§ Work instructions: Locate the line bearing "ストックフォームNIP 11×15イ" in the material below, then reproduce it and each following line up to and including the line bearing "Crostate di frutta, frutta secca e".

§ Given records:
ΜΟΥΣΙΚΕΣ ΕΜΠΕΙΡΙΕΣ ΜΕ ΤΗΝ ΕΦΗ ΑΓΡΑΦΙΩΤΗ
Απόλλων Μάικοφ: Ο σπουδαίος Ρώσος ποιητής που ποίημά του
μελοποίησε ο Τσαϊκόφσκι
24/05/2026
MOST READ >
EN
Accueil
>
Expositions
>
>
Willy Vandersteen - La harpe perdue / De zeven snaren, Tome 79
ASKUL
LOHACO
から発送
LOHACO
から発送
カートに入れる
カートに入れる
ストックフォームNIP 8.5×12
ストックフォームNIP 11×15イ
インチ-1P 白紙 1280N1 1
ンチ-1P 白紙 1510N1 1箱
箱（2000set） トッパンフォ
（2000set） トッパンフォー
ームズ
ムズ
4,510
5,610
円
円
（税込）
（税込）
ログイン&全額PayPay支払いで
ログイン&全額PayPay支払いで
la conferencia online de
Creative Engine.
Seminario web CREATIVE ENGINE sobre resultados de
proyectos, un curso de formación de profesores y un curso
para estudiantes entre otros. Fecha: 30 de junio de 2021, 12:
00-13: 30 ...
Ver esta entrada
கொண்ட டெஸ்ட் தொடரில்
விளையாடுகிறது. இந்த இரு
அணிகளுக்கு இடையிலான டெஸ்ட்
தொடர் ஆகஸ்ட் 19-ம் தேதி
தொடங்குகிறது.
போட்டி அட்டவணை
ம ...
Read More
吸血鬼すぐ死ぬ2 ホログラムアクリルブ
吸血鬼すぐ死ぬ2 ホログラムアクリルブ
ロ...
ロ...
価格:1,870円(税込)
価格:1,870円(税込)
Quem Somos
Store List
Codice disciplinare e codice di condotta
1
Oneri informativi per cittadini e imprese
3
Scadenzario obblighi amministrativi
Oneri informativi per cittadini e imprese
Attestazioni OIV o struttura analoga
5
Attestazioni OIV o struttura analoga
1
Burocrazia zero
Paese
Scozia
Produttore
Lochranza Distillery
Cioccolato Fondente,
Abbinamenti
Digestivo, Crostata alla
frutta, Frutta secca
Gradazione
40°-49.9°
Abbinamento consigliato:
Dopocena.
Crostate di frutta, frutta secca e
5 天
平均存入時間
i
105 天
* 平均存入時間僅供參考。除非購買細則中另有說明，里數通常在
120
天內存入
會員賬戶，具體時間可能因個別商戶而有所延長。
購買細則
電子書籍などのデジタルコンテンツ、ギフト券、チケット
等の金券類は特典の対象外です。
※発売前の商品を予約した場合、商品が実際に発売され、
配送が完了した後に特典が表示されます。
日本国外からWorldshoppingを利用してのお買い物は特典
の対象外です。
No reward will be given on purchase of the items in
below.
==
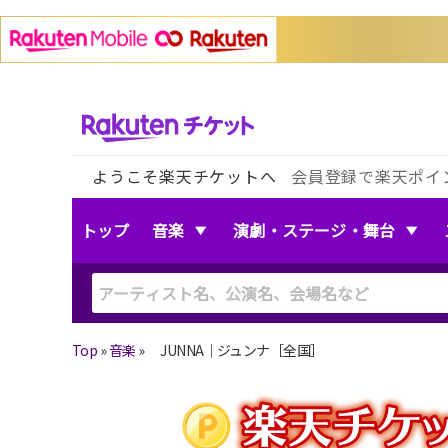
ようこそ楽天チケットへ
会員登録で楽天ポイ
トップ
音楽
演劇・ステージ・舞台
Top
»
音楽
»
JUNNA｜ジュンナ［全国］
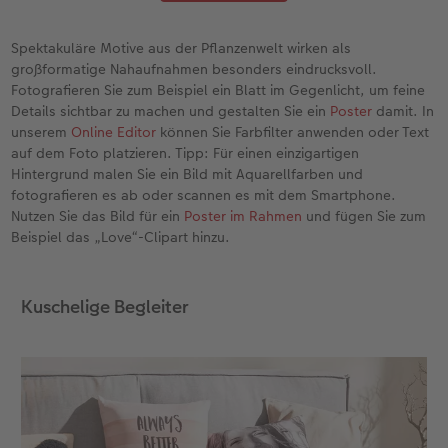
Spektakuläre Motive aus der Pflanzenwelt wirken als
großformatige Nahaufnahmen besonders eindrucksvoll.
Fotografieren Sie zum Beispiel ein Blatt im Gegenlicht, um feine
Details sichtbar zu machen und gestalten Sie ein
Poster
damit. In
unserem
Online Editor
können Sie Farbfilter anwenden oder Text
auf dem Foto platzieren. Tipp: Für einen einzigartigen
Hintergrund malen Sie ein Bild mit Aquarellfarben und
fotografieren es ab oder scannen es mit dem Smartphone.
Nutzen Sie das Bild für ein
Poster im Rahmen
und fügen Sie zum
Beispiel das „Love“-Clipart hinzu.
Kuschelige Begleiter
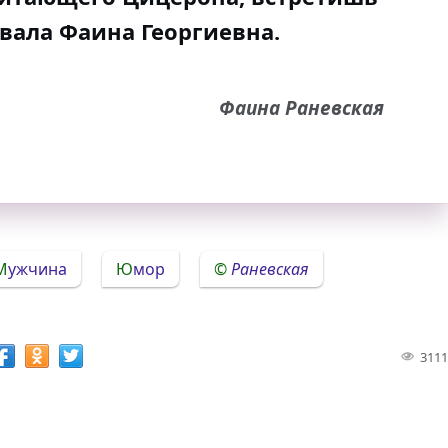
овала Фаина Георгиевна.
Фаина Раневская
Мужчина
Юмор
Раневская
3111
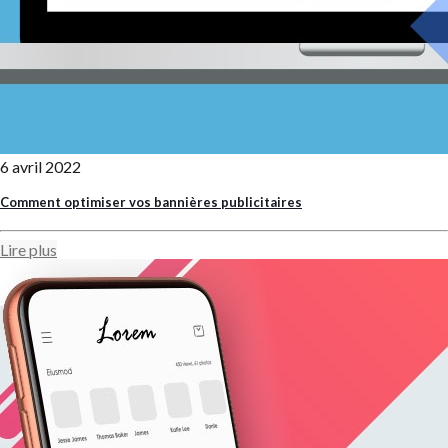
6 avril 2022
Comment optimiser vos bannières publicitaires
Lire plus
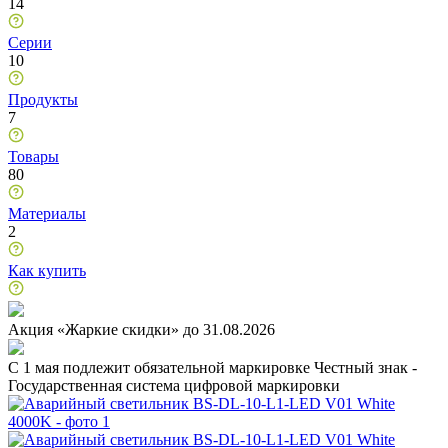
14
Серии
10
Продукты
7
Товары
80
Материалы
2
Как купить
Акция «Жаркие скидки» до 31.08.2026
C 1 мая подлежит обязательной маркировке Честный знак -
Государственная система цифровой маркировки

§ Your response:
ストックフォームNIP 11×15イ
インチ-1P 白紙 1280N1 1
ンチ-1P 白紙 1510N1 1箱
箱（2000set） トッパンフォ
（2000set） トッパンフォー
ームズ
ムズ
4,510
5,610
円
円
（税込）
（税込）
ログイン&全額PayPay支払いで
ログイン&全額PayPay支払いで
la conferencia online de
Creative Engine.
Seminario web CREATIVE ENGINE sobre resultados de
proyectos, un curso de formación de profesores y un curso
para estudiantes entre otros. Fecha: 30 de junio de 2021, 12:
00-13: 30 ...
Ver esta entrada
கொண்ட டெஸ்ட் தொடரில்
விளையாடுகிறது. இந்த இரு
அணிகளுக்கு இடையிலான டெஸ்ட்
தொடர் ஆகஸ்ட் 19-ம் தேதி
தொடங்குகிறது.
போட்டி அட்டவணை
ம ...
Read More
吸血鬼すぐ死ぬ2 ホログラムアクリルブ
吸血鬼すぐ死ぬ2 ホログラムアクリルブ
ロ...
ロ...
価格:1,870円(税込)
価格:1,870円(税込)
Quem Somos
Store List
Codice disciplinare e codice di condotta
1
Oneri informativi per cittadini e imprese
3
Scadenzario obblighi amministrativi
Oneri informativi per cittadini e imprese
Attestazioni OIV o struttura analoga
5
Attestazioni OIV o struttura analoga
1
Burocrazia zero
Paese
Scozia
Produttore
Lochranza Distillery
Cioccolato Fondente,
Abbinamenti
Digestivo, Crostata alla
frutta, Frutta secca
Gradazione
40°-49.9°
Abbinamento consigliato:
Dopocena.
Crostate di frutta, frutta secca e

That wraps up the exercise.